Johnny Thunder: Not to be confused with the DC Comics superhero of the same name, Johnny Thunder is just one of Stumpville’s many barflies. Horribly ignorant, confused, and usually intoxicated, Johnny Thunder is out for brews, women, and blood, in that particular order. When there aren’t any women, Johnny gets his kicks picking fights with the weak. Johnny is that guy at the bar nobody likes, except for those other guys he always drinks with and tries to impress to no end. He’s also one of those guys that tries too hard to impress the ladies, so he only scores when he’s drunk and so is she. He fears weirdos that wander into his bars.



Hired Goons: These thugs are everywhere these days. They have become quite popular and rather affordable, as well. Expendable Enterprises® has even developed the popular Goon-O-Matic™ Hired Goon Dispenser, which hires out thugs at the low price of 25 cents per five minutes. These machines are conveniently located at most local shopping malls, sports arenas, rest areas, and other common vending machine locations. Goons can also be hired on a more long-term basis as personal bodyguards, bouncers, security guards, etc. from Expendable Enterprises through a special mail-order service.

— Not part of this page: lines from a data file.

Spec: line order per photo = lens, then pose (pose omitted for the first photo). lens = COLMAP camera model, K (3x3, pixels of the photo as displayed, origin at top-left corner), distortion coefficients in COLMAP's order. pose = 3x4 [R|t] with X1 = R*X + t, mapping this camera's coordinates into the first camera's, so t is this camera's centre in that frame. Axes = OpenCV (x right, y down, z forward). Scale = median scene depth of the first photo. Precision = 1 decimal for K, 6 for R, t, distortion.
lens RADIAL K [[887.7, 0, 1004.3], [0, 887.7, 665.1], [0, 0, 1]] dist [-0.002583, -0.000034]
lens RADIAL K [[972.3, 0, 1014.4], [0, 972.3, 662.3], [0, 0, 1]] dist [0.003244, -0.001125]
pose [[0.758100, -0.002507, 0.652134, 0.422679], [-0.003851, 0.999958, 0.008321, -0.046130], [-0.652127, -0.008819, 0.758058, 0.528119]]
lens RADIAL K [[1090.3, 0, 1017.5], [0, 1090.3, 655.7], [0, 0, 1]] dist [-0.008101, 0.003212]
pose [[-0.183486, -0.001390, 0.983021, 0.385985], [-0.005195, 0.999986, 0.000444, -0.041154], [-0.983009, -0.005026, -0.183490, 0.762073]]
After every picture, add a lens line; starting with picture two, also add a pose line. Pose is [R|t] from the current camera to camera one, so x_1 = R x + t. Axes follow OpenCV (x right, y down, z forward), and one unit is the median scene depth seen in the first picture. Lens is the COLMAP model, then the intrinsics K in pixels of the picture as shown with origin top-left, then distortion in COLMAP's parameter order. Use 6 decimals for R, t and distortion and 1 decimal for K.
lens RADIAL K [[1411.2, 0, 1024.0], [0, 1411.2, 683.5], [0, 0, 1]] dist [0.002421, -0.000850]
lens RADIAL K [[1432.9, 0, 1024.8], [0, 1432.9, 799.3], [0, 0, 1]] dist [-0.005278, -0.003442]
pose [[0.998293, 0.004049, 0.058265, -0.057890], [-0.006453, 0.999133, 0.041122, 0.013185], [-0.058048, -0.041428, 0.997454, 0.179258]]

Hired Goons are all members of the Hired Goon Association. While this means they are all bound by the terms of service involved with the HGA, they must carry out their employer’s orders. Even if this means they must fight other hired goons, they will do so willingly. Hired Goons, however, remain close friends with each other, despite the fact that they sometimes must beat each other senseless. Most are merciless killing machines, while other, more intelligent goons tend to use their charisma or bargaining abilities to fulfill the orders of their employers. Almost all goons are skilled to some degree in hand-to-hand combat. Most prefer clubbing weapons or firearms, while many specialty goons use swords, nunchaku, grenades, or other weapons. Typically, if you get a goon that doesn’t use a club or a gun, it is considered a rarity and a special treat.

Each Goon-O-Matic™ Hired Goon Dispenser is actually a teleportation device which is linked back to a teleportation pod at the HGA Fortress Headquarters in Los Angeles. During working hours, hired goons have access to nearly limitless forms of recreation at HGA Headquarters until they are called into duty. Basically, they goof off and entertain themselves until they are needed.


Truckers: For reasons yet to be revealed, but dealing in some way with the ninja strike, truckers and ninjas do NOT get along. Feeling wronged by the actions of the ninjas, truckers typically just try to avoid socialization with ninjas. However, they will not hesitate to inflict some serious pain when provoked, and especially if a ninja asks them for assistance.

Author: Confused, disembodied entity who screws things up every now and then, occasionally interjecting himself into a story to make self-deprecating comments on flaws in the story or artwork. On a related note, characters in the story are occasionally known to exploit the failures of the author to their advantage.